With Interval data, we take a single step backwards from Ratio data in that all possibilities are on the table, with the exception that you cannot multiply or divide. What you can do, though, is add and subtract. Here are some examples:

  • 4pm is 2 hours after 2pm (i.e. 4 - 2 = 2)
  • 50°C is 30 degrees hotter than 20°C (i.e. 50 - 30 = 20)
  • My test score of 80% was higher by 20% than your score of 60% (i.e. 80 - 20 = 60)

We can’t multiply or divide any of these examples, because there is no meaningful zero, so we can’t say things like ‘4pm is twice as late as 2pm’, ‘100°C is twice as hot as 50°C’, or ‘you only scored 40% – my score of 80% means that I’m twice as intelligent as you’. Midday, the melting point of water and test scores do not have true zero-points.

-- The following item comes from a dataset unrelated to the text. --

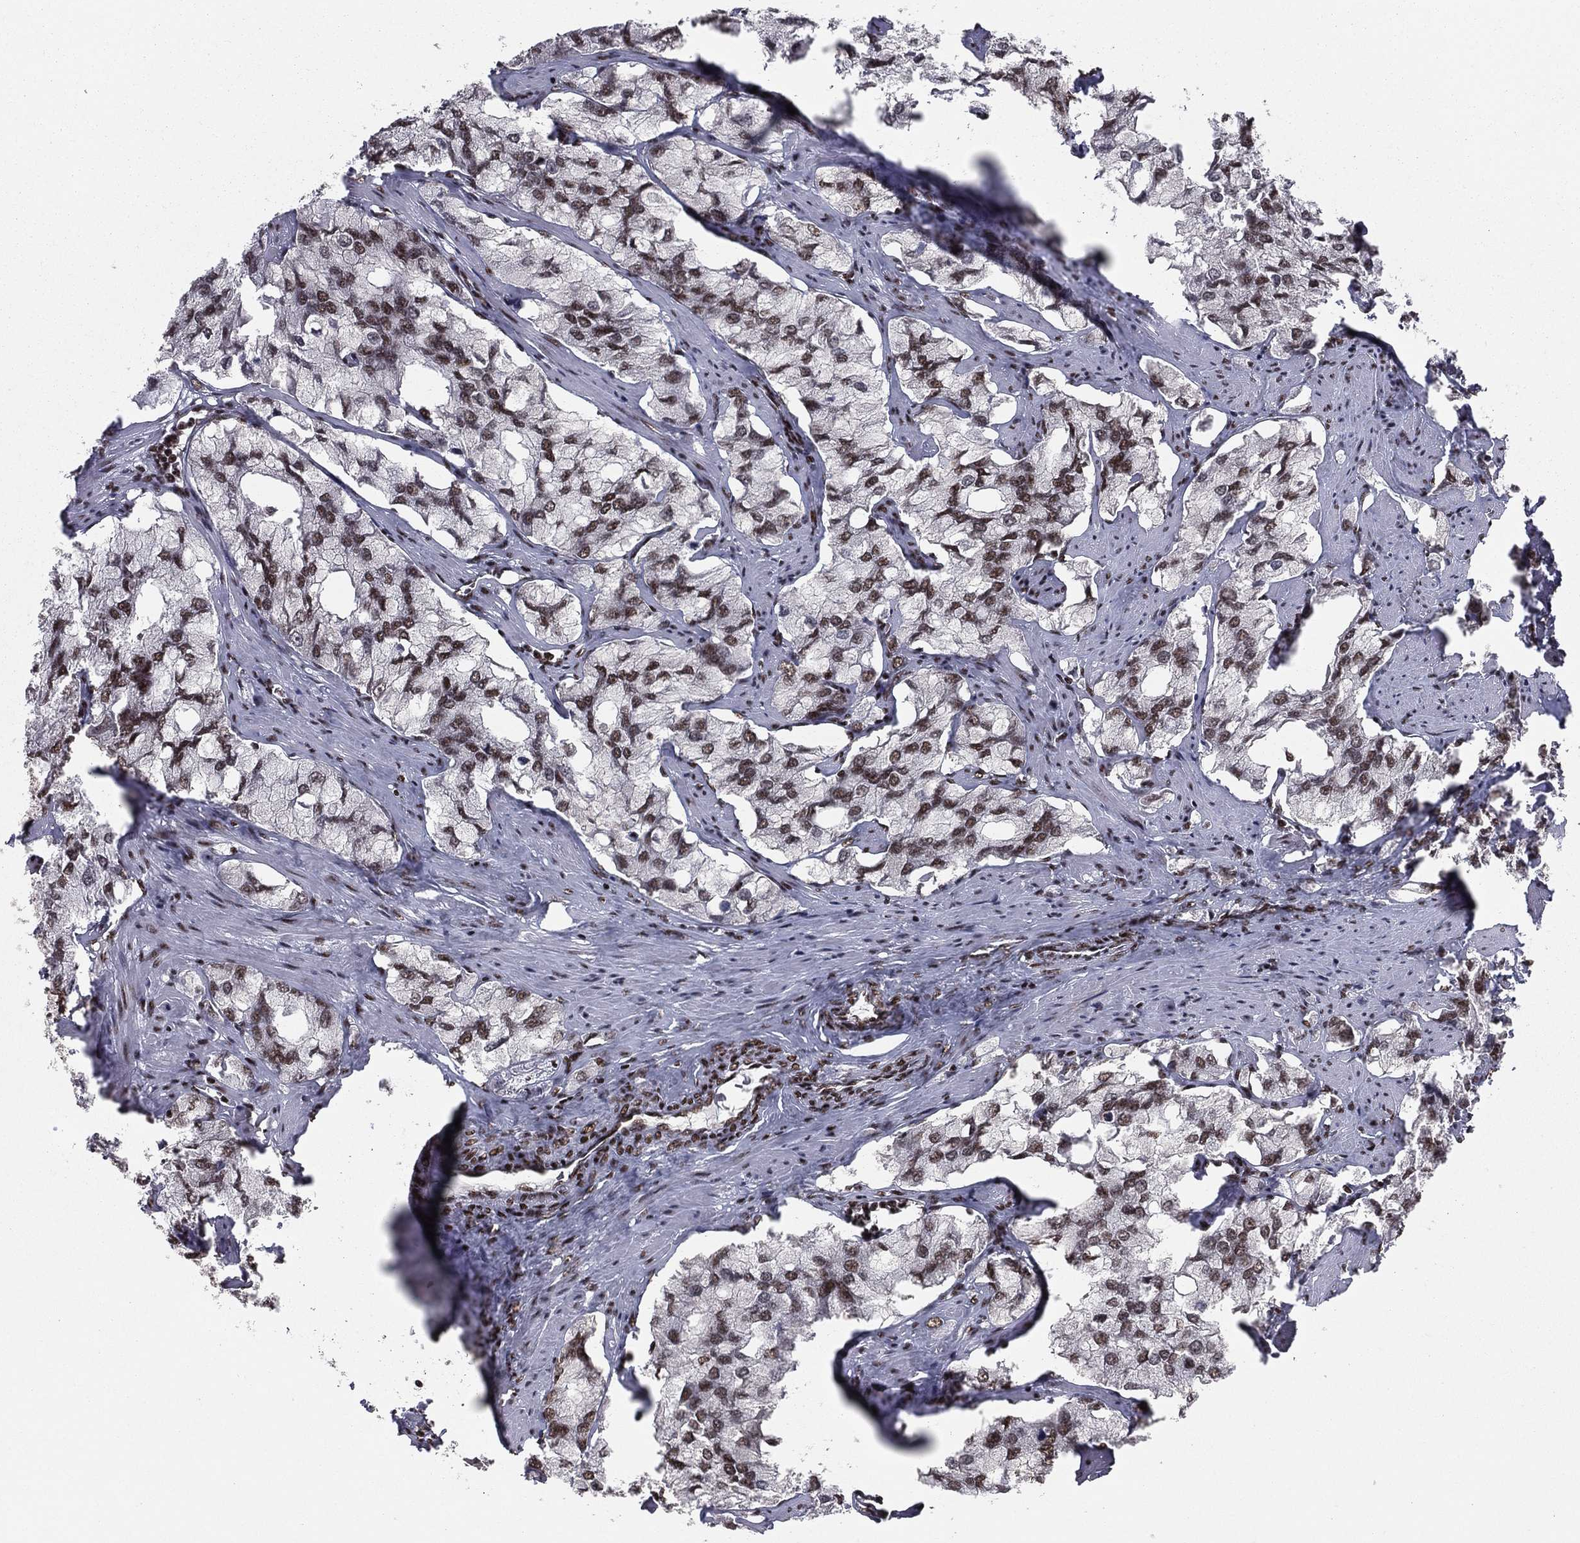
{"staining": {"intensity": "moderate", "quantity": "<25%", "location": "nuclear"}, "tissue": "prostate cancer", "cell_type": "Tumor cells", "image_type": "cancer", "snomed": [{"axis": "morphology", "description": "Adenocarcinoma, NOS"}, {"axis": "topography", "description": "Prostate and seminal vesicle, NOS"}, {"axis": "topography", "description": "Prostate"}], "caption": "Prostate cancer (adenocarcinoma) was stained to show a protein in brown. There is low levels of moderate nuclear expression in approximately <25% of tumor cells. (DAB (3,3'-diaminobenzidine) = brown stain, brightfield microscopy at high magnification).", "gene": "NFYB", "patient": {"sex": "male", "age": 64}}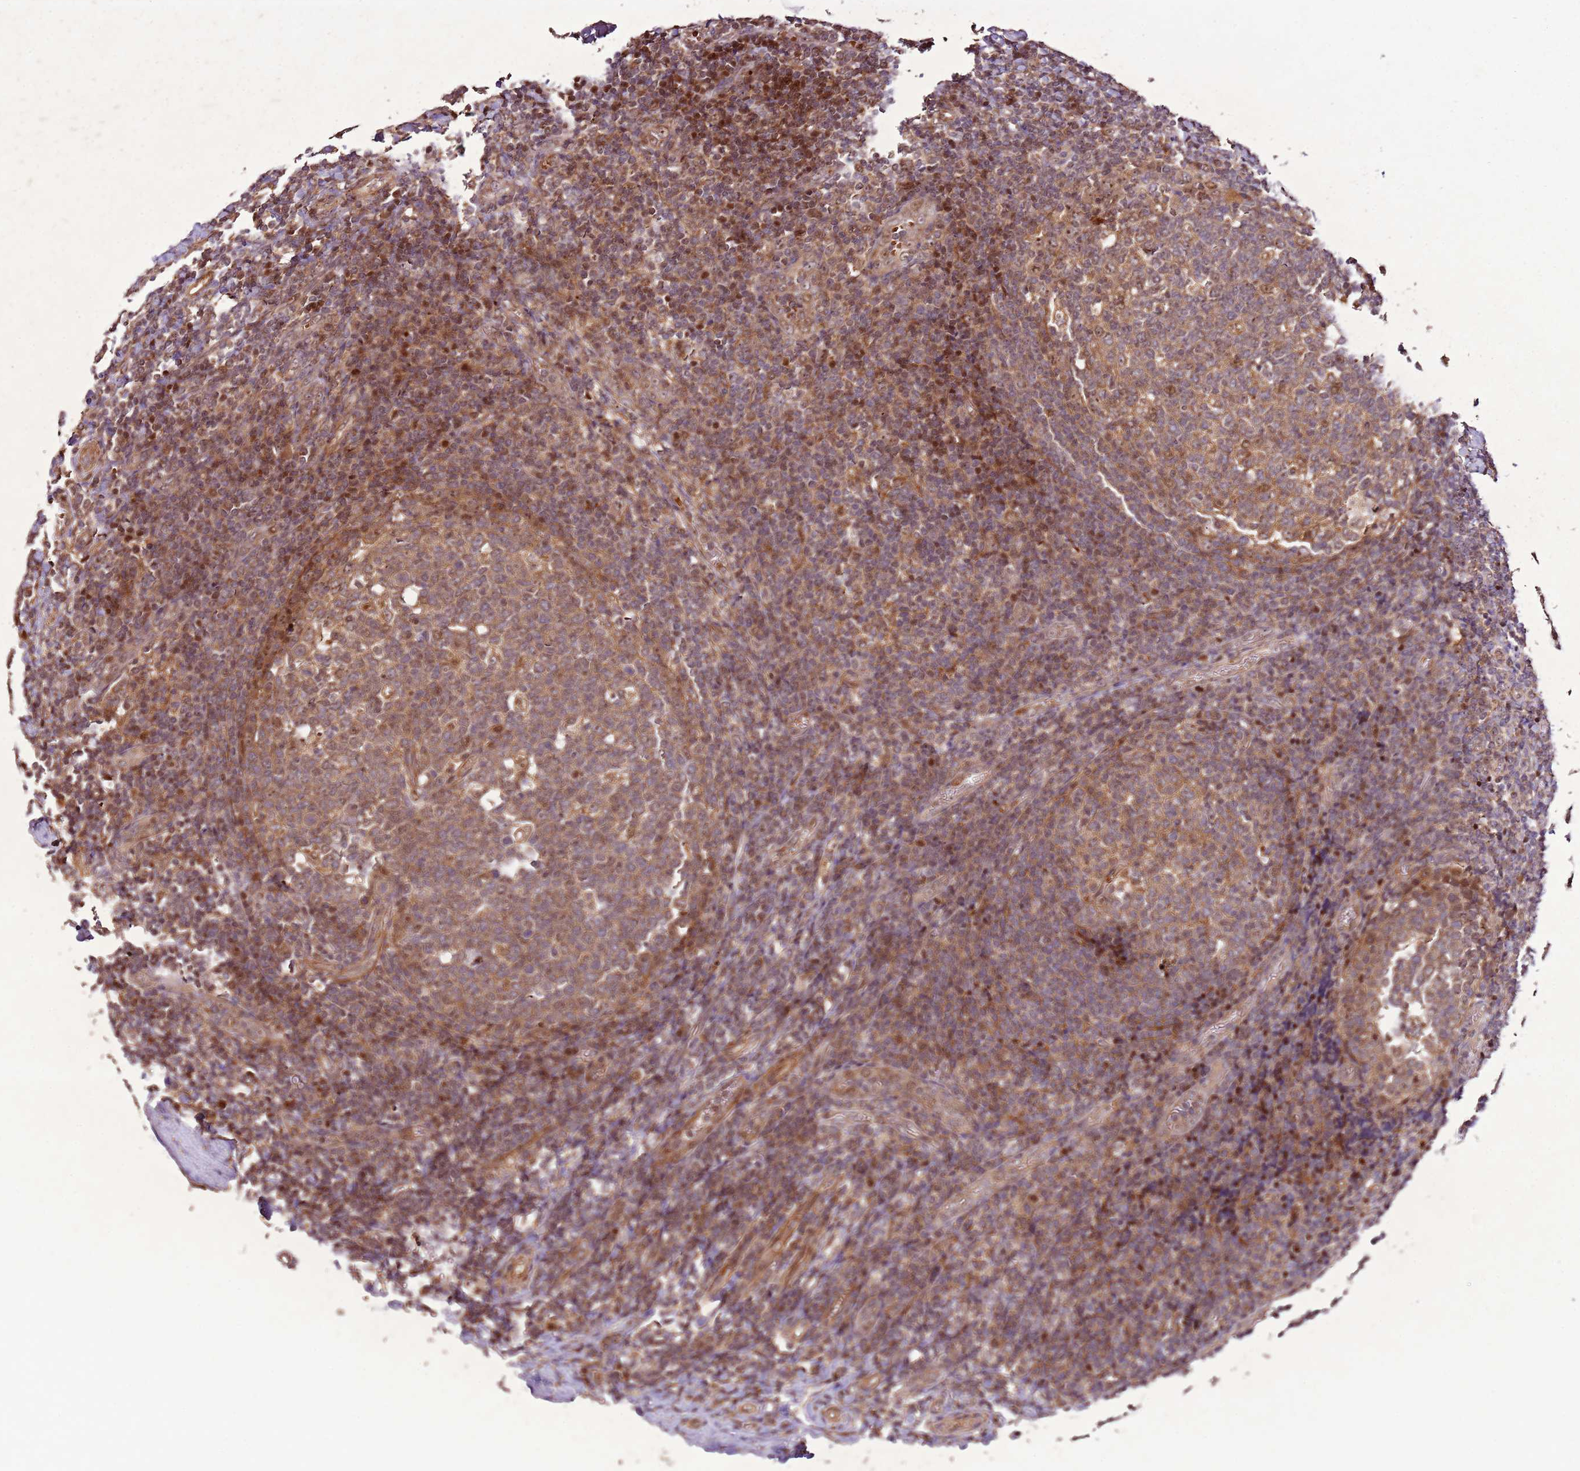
{"staining": {"intensity": "moderate", "quantity": ">75%", "location": "cytoplasmic/membranous"}, "tissue": "tonsil", "cell_type": "Germinal center cells", "image_type": "normal", "snomed": [{"axis": "morphology", "description": "Normal tissue, NOS"}, {"axis": "topography", "description": "Tonsil"}], "caption": "Germinal center cells reveal moderate cytoplasmic/membranous expression in approximately >75% of cells in normal tonsil. (DAB (3,3'-diaminobenzidine) = brown stain, brightfield microscopy at high magnification).", "gene": "PTMA", "patient": {"sex": "female", "age": 19}}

With Interval data, you can do the following mathematical operations:

  • Add
  • Subtract
  • Compare (greater than, equal to or less than)

Interval and Ratio data can often be difficult to distinguish from each other. They are both measured quantities and are continuous (measurements with decimal points are valid). The difference, though, is in whether or not there is a meaningful zero – in other words, whether negative numbers are possible. For height, weight, time measured by a stopwatch and temperature on the Kelvin scale, there is a real zero-point, so they are all Ratio data. On the other hand, time measured on a 12- or 24-hour scale, temperature measured on any scale other than in Kelvins, and test scores do not have meaningful zeros, so they are all Interval data.

Ordinal Data

The name says it all really – with Ordinal data, the data are in categories that have a natural order. What is important, though, is that the difference between each category cannot be quantified, so what you can do with Ordinal data is:

  • Compare (greater than, equal to or less than)

That’s all. Nothing else. We can say that a Scotch Bonnet pepper is hotter than a Cayenne pepper (rating at 100,000 and 10,000 on the Scoville scale), but we can’t subtract their Scoville measurements because degrees of ‘hotness’ are not meaningful. That would be like saying that you need to eat 90,000 Cayenne peppers to get the same effect as eating zero Scotch Bonnets, and that would just be silly.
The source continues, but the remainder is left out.